“B”
B2120C approached the bio-information control point. The air was stale, even though the rush of people and sentient mechanics stirred the air. Shafts of sunlight beamed down quite happily through light portals in the ceiling. The main entry point she moved through diverged into multiple channels that collapsed down to seven-foot high corridors. Here the light changed into the synthetic radiance used by cam-watchers. This was the cold, morose light just at the range of human perception. The collapsing channels limited the access of certain kinds of vehicles, but increased the intensity of the process like the cup of one’s earlobe focuses energy into the ear. Once one enters a check channel, there is no going back and the bleakness of the process is contrasted by the increasing frantic nature of what it means to travel with many possible information triggers. The best thing to do is to place an upshot patch on one’s arm or sip cool Onbio fluid, listen, stare at information projections and watch the bumpy texture of the floor.

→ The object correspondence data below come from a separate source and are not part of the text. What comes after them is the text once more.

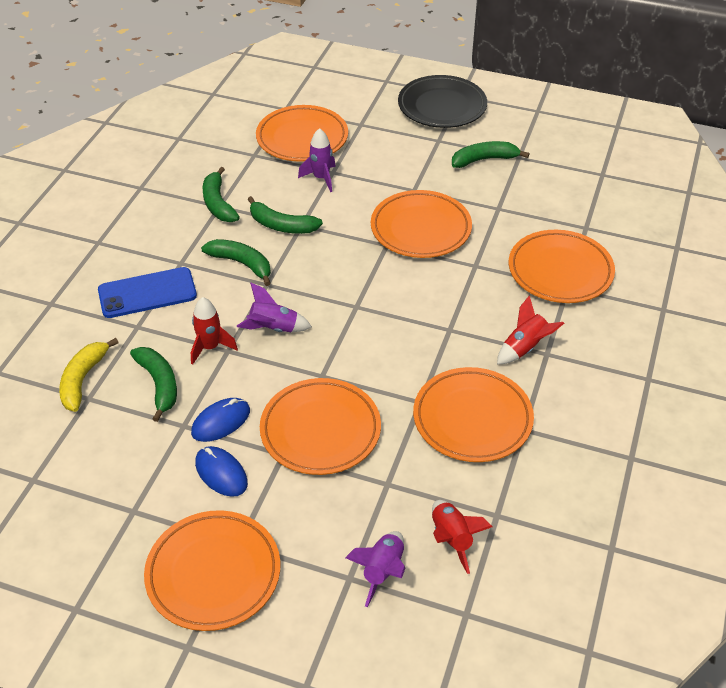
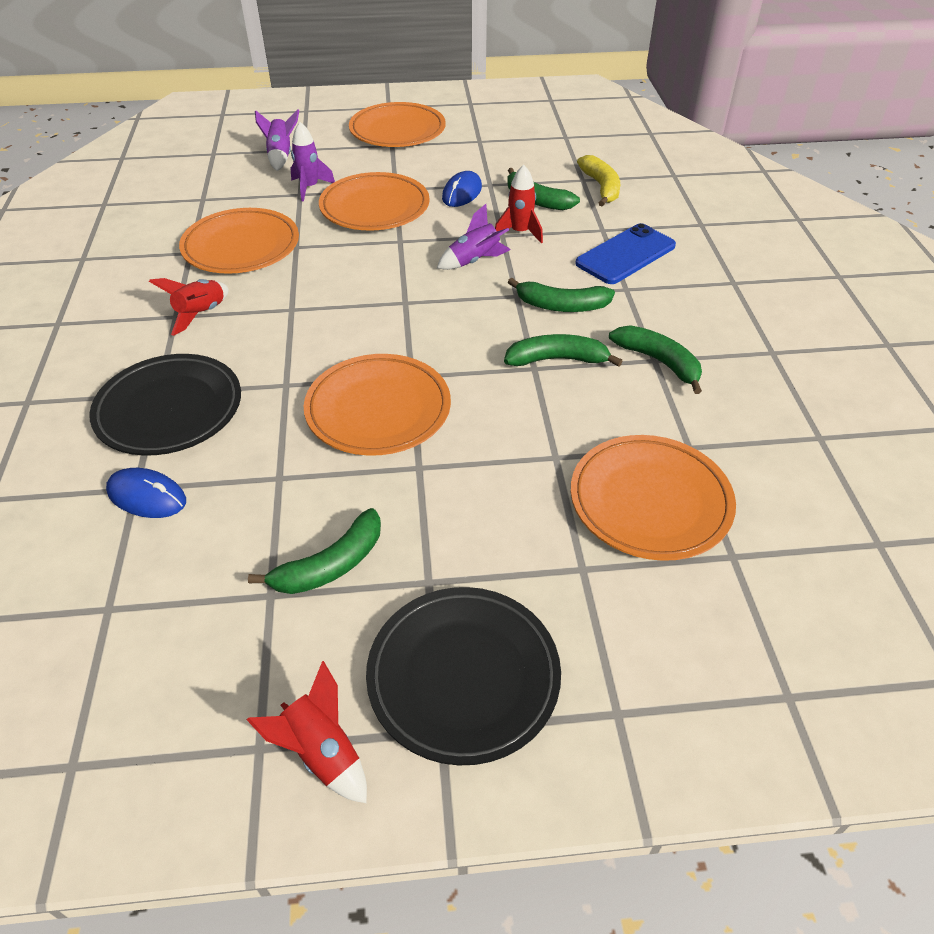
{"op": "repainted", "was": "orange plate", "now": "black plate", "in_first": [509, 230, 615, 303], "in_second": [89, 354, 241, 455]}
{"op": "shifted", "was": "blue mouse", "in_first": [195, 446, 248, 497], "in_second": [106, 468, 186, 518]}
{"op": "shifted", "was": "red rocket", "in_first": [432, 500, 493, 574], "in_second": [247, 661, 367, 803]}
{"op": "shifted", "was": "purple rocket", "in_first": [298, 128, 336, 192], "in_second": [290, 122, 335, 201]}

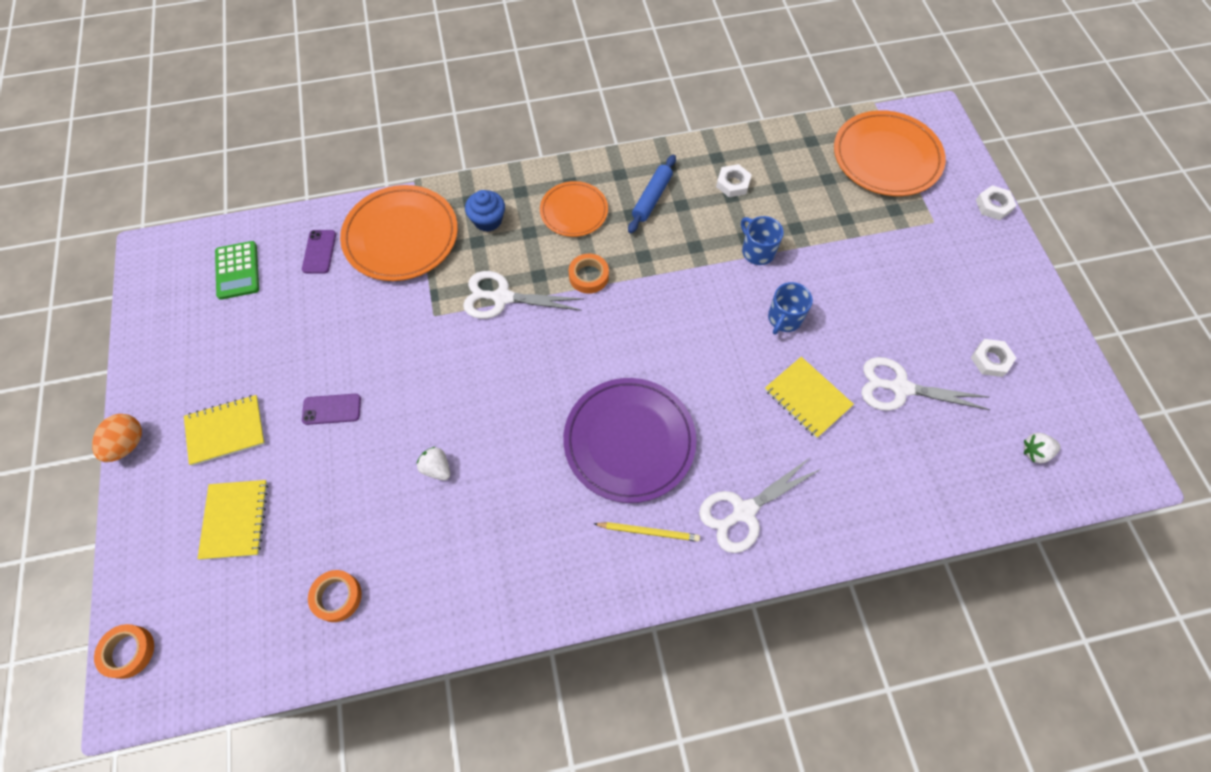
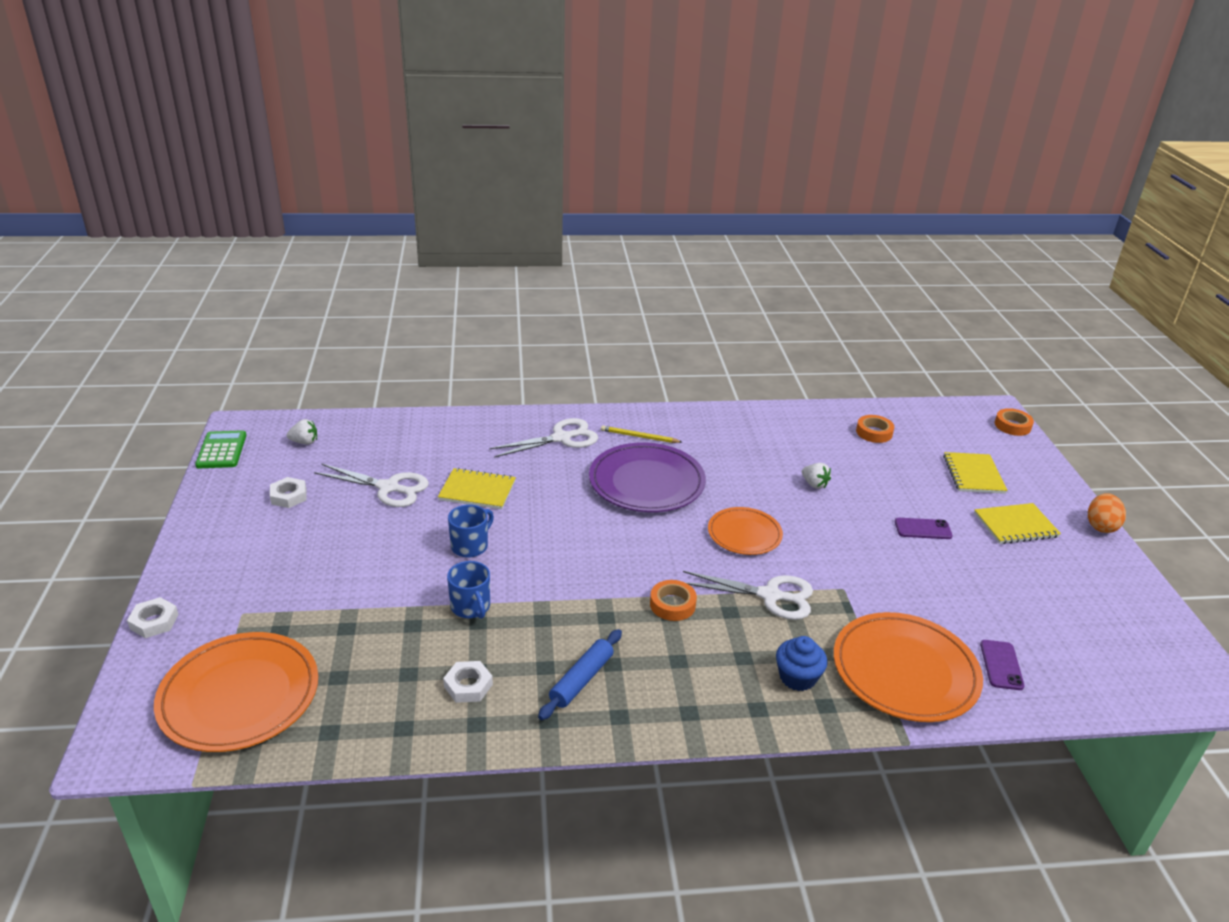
{"op": "shifted", "was": "green calculator", "in_first": [215, 241, 259, 300], "in_second": [195, 430, 247, 468]}
{"op": "rotated", "was": "yellow notebook", "in_first": [765, 357, 854, 438], "in_second": [438, 468, 516, 509], "clockwise": -45}
{"op": "shifted", "was": "orange plate", "in_first": [540, 181, 608, 237], "in_second": [708, 507, 783, 555]}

Moving from the East to West camp you are quickly sorted by gender, age and other characteristics by the Heuristics. The version control officers move through the lines and pull particular people out of the line. If you are not pulled out, you are scanned through large sorties. The sorties are large cave-like corridors that beam directions directly to your head unit. You follow the directions and the footsteps of the many who had passed before you. As people approach the examination point at each channel, you can see the anxiety increase. They fidget with devices, casually delete data, shift, twitch and stare at the many information screens. They talk out to loved ones or hold cam-links at arms length and address personal managers. They look anywhere, but at each other. The officers are rough and people waiting in the channels take this out on each other, fully aware that the cruelty of the process means that some just simply disappear.
Being a professor meant that series B2120C would get extra attention. She knew that there was no way to mask the information that she carried. It meant she had to act even more guiltily in the channel. It was all a mind game that she had played many times before and had gotten quite good at. In fact she had created data nodes that trained people in the confidence play required to mask certain triggers, but she knew it was really only a matter of time until show won the lottery.
“B you have a 120 minute meeting with a creative consultant at 1000 hours,” her manager projected into her mind, “I will download the meeting notes to you once you clear the sortie.” She thanked her manager for the reminder. B danced with the undulating plasticity of the floor texture. She knew that this was part of the sorting process and she had witnessed it in action as someone had tried to flee the sortie. It didn’t really matter, as an officer usually sited the panicked escapee with a stun weapon. Stun weapon darts intelligently lock onto their target as they are fired. B mused about such a low-tech system the West camp used. She had written many critiques of the process, as well as the many potential flaws that could be used to one’s advantage.